An overseas engineer seriously explains the Japanese 'garbled characters', and a Japanese enthusiast who is as good as a Japanese person will be shown.
by Whooym
A Field Guide to Japanese Mojibake
https://www.dampfkraft.com/mojibake-field-guide.html
According to Mr. McCann, garbled characters occur by opening a document with a different character code than when it was created. If the text is garbled, it will be a meaningless character string, so it can not be read, but different patterns will appear depending on what kind of character code was used, so when you get used to it, guess the type of character code used. It seems that you can do it.
◆ UTF-8
UTF-8 is the most common character code on the Internet and has become popular in Japan in recent years. If you open the sample text created in UTF-8 in Shift JIS, it will be as follows.
First, let's take the following as a sample sentence.
I am a cat. there is no name yet.
If you make a mistake in the encoding settings, the characters will be garbled.
The height of Tokyo Tower is 333m.
And the above is encoded in UTF-8, then opened in Shift JIS and garbled.
Regarding this garbled character, Mr. McCann said, 'I can see that certain characters appear frequently, but there is an interesting
In the image below, the edge of the tatami mat on which Yoshimitsu Ashikaga sits is the 'Shoen '. 'This used to mean a high rank, but today you can see it in the Hina dolls used in the Hinamatsuri,' explains McCann.
In addition, Mr. McCann found
After seeing a lot of mojibake over the years I realized that different encoding pairs have different visual textures because of the particular kinds of garbage that come out. This scene from Urasekai Picnic has UTF8 rendered as SJIS, a very common combination. Pic.twitter. com / 798nEE8G1I
— Paul O'Leary McCann (@ polm23) October 31, 2021
◆ Shift JIS
Shift JIS is the character code that was most commonly used on Japanese sites before. Most of the sites in recent years have been replaced by UTF-8, but it is said that Shift JIS is used for old feature phones, so-called 'garakei' emails.
If you open the above sample sentence created in Shift JIS in UTF-8, it will be as follows.
Mr. McCann said, 'It is a rare pattern of general characters that is often seen in garbled sentences in Shift JIS. Especially noticeable is the variant character' taka 'of' high ', which connects the lines. It is called 'Hashigodaka' and is often used for surnames. 'Tatsusaki', in which 'Large' in 'Saki' is changed to 'Standing', is a similar case, but in 'Taka'. It seems that there are few compared to that. '
◆ EUC-JP
When EUC-JP is displayed in UTF-8 mentioned above, it looks like this.
Even if I open it with Shift JIS, it is not displayed well.

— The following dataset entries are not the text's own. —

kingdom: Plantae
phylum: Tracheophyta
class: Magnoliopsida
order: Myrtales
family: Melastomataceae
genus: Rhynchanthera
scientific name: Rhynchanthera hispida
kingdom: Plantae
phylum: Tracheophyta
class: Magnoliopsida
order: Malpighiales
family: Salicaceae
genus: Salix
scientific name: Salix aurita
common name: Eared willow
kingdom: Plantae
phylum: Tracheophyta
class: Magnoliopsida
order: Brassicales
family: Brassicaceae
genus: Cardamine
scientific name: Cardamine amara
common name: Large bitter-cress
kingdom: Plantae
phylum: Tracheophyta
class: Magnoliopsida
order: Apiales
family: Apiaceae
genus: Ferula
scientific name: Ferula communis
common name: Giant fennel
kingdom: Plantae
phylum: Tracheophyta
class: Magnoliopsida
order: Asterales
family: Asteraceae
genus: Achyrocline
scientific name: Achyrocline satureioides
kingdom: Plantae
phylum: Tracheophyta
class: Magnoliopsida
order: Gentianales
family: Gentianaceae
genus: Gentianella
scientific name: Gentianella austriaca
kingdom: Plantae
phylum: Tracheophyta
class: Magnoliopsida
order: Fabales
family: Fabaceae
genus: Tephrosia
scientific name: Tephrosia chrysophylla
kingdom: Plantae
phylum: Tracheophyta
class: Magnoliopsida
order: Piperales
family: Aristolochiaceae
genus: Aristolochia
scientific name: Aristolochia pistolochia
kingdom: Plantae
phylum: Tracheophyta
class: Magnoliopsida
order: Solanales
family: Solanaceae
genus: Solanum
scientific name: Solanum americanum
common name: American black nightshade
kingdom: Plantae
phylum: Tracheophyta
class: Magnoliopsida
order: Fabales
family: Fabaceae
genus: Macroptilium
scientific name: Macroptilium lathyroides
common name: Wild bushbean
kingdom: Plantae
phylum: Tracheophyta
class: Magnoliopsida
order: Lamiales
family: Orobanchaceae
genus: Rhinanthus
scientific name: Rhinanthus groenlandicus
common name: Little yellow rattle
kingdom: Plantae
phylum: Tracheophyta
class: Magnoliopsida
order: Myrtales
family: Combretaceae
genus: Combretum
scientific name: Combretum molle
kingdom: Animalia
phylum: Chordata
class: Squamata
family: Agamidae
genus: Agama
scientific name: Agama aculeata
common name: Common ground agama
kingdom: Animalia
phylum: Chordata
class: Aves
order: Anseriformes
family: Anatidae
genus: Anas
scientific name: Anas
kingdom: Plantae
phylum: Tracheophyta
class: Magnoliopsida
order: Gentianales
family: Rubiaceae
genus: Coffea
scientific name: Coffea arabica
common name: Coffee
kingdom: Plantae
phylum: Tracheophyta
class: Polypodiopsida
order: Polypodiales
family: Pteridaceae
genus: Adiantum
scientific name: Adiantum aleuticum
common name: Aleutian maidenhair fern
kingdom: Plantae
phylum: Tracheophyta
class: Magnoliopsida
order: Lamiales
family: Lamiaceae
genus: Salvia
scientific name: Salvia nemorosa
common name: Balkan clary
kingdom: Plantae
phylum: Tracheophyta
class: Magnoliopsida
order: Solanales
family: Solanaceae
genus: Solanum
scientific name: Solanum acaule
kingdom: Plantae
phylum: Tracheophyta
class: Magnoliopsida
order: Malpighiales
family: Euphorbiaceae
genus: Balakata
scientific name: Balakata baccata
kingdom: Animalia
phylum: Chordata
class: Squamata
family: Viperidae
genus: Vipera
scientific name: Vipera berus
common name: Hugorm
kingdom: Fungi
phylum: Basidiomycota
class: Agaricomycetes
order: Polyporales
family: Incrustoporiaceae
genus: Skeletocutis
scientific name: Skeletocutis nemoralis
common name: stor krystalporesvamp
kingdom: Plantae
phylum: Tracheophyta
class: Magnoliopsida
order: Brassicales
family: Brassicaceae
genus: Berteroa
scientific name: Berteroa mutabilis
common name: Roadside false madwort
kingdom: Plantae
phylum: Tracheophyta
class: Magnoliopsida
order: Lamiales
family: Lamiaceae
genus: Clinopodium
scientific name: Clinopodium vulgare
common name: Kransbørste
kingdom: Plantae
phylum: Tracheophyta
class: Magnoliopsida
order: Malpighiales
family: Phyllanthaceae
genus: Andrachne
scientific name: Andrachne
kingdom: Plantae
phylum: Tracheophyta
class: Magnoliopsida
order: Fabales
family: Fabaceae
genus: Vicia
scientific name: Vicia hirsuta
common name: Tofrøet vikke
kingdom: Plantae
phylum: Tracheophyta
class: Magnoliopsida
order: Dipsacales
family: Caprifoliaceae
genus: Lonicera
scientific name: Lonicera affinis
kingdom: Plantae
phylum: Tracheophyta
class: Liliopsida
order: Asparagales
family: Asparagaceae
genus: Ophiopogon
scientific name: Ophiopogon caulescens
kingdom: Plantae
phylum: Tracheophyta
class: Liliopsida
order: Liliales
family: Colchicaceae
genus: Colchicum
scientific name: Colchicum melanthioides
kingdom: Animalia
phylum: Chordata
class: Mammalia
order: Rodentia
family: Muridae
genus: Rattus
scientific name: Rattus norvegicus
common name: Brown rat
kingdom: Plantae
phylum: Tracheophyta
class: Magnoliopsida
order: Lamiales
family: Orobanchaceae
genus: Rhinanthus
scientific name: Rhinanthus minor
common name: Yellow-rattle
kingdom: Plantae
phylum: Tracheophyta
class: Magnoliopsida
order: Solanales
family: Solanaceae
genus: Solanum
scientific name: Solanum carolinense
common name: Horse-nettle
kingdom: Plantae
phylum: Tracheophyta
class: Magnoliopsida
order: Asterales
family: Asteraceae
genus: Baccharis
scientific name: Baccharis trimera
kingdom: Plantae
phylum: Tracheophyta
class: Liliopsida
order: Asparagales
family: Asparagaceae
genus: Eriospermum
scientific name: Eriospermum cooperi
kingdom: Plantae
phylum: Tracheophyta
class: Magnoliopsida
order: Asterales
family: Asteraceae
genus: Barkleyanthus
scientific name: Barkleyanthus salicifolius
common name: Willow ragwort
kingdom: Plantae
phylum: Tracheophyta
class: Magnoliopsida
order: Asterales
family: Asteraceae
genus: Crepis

Mr. McCann said, 'The interesting thing about the garbled characters that open EUC-JP in Shift JIS is that half-width Katakana often appears. This is because Shift JIS represents half-width Katakana in 1 byte.' I am commenting.
◆ ISO-2022-JP
If you open the sample text created in ISO-2022-JP in UTF-8 / Shift JIS / EUC-JP, the character code will be as follows.
According to Mr. McCann, the garbled characters when opening ISO-2022-JP characters in UTF-8, Shift JIS, and EUC-JP are the same because there are no characters that can be interpreted as escapes in other character codes. That is.